#### [Tarefa 1]
Localize na listagem todas as linhas que contêm a palavra "запчасти" e copie-as.
____________________
Seis milênios submarinos

Eram mulheres, como Karol Meyer, algumas das mais antigas mergulhadoras de que se tem notícia. Desde por volta de 4500 a.C. algumas comunidades da Coréia e do Japão se especializaram em descer ao fundo do mar para buscar pérolas dentro de ostras. E cabia às damas a tarefa de tomar fôlego e mergulhar – na verdade, cabe até a atualidade. Ainda hoje, as caçadoras de pérolas costumam ser apontadas entre as mais hábeis apneístas do mundo.

No Ocidente, o mergulho livre, técnica mais antiga entre as práticas de mergulho, também é praticado há séculos. As evidências da atividade têm surgido por meio de artefatos marinhos encontrados por arqueólogos e em representações que parecem ser de mergulhadores afogados. Na Grécia antiga, por exemplo, apneístas ficaram conhecidos por terem integrado expedições militares em 500 a.C.

O uso militar de homens e mulheres capazes de mergulhar em apnéia, aliás, se estendeu pelo tempo. Na 2ª Guerra Mundial, também foram usados para localizar minas e colocar explosivos sob os navios de guerra, evitando que as bolhas de oxigênio chamassem a atenção dos inimigos. Foi só na década de 1960 que surgiram os maiores apneístas-atletas: o italiano Enzo Majorca, o brasileiro Américo Santarelli, o polinésio Tetake Williams, o francês Jacques Mayol e o americano Robert Croft. Entre as mulheres há figuras lendárias, como a cubana Debora Andollo. Karol Meyer tem tudo para entrar para essa história.
____________________
#### [Tarefa 2]
Repita, do texto sobre mergulho acima, tudo o que vai desde "Eram mulheres, como" até "apneístas do mundo.".

[Dados coletados]
____________________
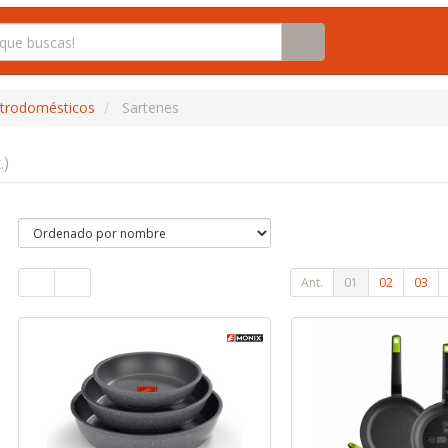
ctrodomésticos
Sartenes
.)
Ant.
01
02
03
____________________
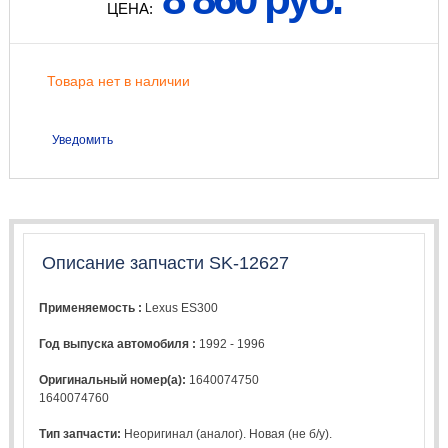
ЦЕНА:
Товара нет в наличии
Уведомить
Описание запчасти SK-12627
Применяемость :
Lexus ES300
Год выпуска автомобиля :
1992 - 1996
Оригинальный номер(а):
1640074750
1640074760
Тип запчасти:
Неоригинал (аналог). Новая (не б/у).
____________________
#### [Resposta do exercício 1]
Описание запчасти SK-12627
Тип запчасти:

#### [Resposta do exercício 2]
Eram mulheres, como Karol Meyer, algumas das mais antigas mergulhadoras de que se tem notícia. Desde por volta de 4500 a.C. algumas comunidades da Coréia e do Japão se especializaram em descer ao fundo do mar para buscar pérolas dentro de ostras. E cabia às damas a tarefa de tomar fôlego e mergulhar – na verdade, cabe até a atualidade. Ainda hoje, as caçadoras de pérolas costumam ser apontadas entre as mais hábeis apneístas do mundo.